Endlich - nach anstrengenden Wochen der Vorbereitung hat es die deutsche Gamesbranche geschafft, sich für die erste Spielemesse für Fachkunden und Endkonsumenten zu organisieren. Sah es auch am ersten und zweiten Messetag so aus, als wären die Unkosten für Miete und Stand in den Wind geschossen, bewiesen die am Wochenende hereinströmenden Massen, darunter übrigens auch Vertreter des weiblichen Geschlechts, dass der Ruf nach Leipzig auf enormen Widerhall gestoßen ist.
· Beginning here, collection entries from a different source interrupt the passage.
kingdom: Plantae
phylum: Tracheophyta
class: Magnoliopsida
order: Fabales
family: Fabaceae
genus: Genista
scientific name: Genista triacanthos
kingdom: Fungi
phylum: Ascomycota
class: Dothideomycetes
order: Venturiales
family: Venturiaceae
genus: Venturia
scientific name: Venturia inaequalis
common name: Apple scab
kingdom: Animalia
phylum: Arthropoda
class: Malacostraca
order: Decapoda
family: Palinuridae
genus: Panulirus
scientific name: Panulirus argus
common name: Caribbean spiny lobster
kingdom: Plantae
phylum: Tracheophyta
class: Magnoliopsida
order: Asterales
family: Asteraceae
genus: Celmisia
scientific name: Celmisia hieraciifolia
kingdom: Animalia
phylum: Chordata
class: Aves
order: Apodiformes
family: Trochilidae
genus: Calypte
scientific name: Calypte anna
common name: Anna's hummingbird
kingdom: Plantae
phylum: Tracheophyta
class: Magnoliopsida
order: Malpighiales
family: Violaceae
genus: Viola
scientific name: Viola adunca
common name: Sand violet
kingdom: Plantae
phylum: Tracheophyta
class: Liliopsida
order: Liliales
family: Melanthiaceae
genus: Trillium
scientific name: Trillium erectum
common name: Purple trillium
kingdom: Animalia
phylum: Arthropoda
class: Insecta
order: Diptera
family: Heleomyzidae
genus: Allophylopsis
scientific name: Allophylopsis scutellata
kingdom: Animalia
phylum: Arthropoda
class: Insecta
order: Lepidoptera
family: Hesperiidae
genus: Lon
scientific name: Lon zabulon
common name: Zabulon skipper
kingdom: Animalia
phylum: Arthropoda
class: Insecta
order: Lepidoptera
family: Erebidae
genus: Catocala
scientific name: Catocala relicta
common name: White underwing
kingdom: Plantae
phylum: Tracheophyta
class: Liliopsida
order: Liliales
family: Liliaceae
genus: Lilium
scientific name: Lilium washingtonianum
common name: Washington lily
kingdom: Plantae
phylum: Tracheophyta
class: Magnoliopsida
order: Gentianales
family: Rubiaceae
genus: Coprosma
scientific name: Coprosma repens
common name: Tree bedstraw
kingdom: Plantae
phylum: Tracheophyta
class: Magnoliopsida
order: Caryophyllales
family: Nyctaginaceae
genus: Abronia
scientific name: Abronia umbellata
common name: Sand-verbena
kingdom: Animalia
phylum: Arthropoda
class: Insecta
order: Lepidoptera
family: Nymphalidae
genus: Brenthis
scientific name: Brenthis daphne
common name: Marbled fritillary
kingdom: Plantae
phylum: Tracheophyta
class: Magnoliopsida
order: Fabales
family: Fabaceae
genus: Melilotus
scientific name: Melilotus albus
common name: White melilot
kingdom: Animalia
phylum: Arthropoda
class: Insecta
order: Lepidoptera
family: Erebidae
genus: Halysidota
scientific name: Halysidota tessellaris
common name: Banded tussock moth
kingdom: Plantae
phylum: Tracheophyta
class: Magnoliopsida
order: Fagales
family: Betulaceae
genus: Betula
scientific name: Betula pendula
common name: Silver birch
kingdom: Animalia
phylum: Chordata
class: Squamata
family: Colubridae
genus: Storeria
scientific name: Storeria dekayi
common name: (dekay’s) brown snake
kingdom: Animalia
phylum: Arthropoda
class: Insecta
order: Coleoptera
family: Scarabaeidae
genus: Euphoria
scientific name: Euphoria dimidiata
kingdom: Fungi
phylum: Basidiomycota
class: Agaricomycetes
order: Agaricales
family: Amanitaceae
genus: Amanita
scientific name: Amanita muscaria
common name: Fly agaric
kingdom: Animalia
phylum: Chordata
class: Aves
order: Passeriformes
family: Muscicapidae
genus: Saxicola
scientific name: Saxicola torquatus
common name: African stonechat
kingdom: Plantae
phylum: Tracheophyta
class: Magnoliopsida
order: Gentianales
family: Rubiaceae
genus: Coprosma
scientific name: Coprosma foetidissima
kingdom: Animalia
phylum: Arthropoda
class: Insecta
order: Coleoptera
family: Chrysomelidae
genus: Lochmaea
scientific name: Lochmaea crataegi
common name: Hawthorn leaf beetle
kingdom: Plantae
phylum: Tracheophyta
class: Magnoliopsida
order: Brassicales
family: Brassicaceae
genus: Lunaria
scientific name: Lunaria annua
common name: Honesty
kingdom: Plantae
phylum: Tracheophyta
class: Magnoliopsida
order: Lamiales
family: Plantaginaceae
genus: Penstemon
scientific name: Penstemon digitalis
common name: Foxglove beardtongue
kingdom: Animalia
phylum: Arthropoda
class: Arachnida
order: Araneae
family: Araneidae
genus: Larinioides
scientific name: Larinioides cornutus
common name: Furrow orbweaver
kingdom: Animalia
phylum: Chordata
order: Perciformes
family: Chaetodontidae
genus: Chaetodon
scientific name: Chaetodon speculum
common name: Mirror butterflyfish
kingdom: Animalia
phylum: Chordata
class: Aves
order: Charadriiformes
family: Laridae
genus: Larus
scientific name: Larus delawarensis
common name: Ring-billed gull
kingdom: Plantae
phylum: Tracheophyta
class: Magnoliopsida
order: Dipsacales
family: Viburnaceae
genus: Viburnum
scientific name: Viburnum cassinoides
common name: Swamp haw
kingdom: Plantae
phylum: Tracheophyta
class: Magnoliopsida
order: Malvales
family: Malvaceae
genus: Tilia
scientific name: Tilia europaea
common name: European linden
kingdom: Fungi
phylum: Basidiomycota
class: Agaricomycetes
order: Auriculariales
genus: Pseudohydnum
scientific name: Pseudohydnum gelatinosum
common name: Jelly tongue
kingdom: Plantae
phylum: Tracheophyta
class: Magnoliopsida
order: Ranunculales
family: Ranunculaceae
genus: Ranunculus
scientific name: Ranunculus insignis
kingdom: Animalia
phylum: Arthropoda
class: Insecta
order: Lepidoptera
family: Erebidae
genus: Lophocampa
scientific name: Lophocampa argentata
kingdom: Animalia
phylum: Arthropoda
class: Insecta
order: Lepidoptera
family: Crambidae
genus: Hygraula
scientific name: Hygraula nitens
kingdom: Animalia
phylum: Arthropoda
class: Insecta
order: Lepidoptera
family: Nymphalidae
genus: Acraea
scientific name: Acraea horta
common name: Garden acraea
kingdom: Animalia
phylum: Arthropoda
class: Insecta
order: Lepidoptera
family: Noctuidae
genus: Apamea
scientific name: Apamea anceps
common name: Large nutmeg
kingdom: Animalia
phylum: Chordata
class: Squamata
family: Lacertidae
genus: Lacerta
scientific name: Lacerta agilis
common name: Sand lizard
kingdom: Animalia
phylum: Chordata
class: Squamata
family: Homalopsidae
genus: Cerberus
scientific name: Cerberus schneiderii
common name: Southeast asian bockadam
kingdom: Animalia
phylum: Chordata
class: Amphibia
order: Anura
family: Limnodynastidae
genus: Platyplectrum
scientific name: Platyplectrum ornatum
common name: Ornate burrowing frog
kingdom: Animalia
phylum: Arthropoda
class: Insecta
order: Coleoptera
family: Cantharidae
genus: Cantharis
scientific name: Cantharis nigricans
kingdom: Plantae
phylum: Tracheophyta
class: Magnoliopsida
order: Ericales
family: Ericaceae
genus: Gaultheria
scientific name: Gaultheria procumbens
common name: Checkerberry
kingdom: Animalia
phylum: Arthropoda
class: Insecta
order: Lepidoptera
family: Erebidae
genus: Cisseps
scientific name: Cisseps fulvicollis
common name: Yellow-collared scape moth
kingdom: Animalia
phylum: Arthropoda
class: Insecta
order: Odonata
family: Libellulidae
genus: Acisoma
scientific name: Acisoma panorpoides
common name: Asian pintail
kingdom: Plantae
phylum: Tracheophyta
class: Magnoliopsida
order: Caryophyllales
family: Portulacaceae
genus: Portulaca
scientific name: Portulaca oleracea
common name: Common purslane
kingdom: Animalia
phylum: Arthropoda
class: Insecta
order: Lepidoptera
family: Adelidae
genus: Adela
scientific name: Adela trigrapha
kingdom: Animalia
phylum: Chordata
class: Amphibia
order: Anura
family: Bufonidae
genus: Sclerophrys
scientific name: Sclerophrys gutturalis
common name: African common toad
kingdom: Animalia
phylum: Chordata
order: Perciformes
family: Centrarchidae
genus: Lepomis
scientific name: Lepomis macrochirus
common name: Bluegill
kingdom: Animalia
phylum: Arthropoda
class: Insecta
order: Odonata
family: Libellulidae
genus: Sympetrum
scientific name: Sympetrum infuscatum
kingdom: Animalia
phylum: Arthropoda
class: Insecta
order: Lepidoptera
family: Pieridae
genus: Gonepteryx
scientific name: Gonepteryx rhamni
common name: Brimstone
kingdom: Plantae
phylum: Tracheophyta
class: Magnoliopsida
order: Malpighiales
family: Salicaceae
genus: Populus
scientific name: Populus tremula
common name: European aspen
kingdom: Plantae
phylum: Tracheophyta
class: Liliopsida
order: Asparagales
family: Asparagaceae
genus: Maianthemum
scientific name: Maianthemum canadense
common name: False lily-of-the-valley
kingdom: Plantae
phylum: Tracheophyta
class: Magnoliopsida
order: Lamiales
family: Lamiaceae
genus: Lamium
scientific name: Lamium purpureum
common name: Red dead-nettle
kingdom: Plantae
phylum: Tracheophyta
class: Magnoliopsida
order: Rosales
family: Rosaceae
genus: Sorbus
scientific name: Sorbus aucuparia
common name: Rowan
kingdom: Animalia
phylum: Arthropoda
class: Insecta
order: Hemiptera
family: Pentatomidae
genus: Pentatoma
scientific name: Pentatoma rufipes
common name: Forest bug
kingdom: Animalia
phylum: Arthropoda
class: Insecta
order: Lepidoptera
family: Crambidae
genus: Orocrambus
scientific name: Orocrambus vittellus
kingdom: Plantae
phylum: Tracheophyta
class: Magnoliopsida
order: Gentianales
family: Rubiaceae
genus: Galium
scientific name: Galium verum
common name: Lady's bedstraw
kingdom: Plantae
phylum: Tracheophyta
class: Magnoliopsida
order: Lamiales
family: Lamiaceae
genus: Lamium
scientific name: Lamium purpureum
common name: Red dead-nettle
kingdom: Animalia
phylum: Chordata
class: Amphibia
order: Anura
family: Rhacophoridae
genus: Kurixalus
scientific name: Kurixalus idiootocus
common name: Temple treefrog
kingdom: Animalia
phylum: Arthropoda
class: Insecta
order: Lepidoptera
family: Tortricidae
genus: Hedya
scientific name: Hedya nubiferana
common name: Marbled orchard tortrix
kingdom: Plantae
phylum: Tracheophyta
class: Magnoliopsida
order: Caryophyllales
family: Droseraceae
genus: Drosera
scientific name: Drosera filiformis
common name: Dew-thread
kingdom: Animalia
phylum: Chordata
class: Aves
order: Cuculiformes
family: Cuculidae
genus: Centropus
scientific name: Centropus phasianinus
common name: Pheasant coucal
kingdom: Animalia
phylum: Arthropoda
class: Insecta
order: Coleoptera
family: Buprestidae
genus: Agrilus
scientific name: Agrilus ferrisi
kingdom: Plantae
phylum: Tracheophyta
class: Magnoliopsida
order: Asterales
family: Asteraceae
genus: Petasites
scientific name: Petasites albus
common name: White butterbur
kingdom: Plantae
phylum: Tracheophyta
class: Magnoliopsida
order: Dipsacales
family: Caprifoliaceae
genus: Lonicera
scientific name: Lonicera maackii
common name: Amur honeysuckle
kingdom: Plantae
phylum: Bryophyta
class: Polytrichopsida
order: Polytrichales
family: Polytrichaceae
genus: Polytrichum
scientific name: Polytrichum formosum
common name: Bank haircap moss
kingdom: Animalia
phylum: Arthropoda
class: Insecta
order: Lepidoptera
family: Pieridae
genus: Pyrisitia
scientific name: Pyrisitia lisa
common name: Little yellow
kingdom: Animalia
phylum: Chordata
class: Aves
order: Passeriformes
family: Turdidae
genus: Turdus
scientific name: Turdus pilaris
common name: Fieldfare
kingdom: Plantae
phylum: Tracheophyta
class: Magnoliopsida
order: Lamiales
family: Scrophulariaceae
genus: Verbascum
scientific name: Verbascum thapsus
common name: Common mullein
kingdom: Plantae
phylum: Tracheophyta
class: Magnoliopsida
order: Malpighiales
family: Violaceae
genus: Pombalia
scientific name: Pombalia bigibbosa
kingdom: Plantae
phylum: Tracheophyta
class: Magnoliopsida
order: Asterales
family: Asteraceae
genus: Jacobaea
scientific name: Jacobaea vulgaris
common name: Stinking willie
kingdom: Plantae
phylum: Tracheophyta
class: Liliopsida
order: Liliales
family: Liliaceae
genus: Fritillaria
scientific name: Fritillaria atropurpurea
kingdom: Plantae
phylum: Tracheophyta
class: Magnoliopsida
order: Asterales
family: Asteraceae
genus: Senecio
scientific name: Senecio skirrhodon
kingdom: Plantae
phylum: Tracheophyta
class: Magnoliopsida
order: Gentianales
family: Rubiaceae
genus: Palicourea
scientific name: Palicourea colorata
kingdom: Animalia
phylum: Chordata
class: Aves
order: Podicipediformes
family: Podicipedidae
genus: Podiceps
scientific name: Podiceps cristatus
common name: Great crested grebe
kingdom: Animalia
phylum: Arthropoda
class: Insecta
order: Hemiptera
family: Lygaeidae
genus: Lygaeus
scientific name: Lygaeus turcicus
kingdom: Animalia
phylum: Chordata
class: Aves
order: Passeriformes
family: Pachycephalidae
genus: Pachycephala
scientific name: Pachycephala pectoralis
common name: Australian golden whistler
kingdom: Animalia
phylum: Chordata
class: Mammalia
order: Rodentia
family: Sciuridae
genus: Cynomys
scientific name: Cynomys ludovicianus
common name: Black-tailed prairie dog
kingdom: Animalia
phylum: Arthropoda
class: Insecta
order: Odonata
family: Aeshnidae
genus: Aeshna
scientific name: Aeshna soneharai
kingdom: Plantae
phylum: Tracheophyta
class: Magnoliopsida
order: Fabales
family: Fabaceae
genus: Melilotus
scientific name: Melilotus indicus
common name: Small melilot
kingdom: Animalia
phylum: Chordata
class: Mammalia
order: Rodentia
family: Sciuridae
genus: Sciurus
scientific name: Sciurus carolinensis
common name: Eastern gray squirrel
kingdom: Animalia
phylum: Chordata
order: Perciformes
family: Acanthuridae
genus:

Beschwerden über den aus Consumersicht vergleichsweise hohen Eintrittspreis von zehn Euro waren verhallt, als die überwiegend jugendliche Zielgruppe mit ihren mitgebrachten Rucksäcken des Abends mit Demo-CDs, T-Shirts, Postern, Kugelschreibern etc. von dannen zog - wohl auch in der (berechtigten) Erwartung, die Give-Aways z. B. auf dem Schulhof meistbietend verhökern zu können

Diesbezügliche Erwartungen dürften nicht grundlos gewesen sein, denn PC- und Videospiele sollten spätestens seit der GC in aller Munde sein. Ohnehin spiegelte sich die Bedeutung der Branche nicht zuletzt in den aufwendigen Standkonzepten wieder, die den Vergleich mit jenen der kunterbunten Fachmesse E3 in Los Angeles wahrlich nicht zu scheuen brauchen.

Das tolle Line-up der Publisher sowie die Selbstverpflichtung, Spiele härterer Gangart in einem abgeschirmten Bereich nur Erwachsenen zu zeigen, müssen ebenso lobend erwähnt werden wie das unterhaltsame (und erwartungsgemäß phonstarke) Rahmenprogramm. Weiter so!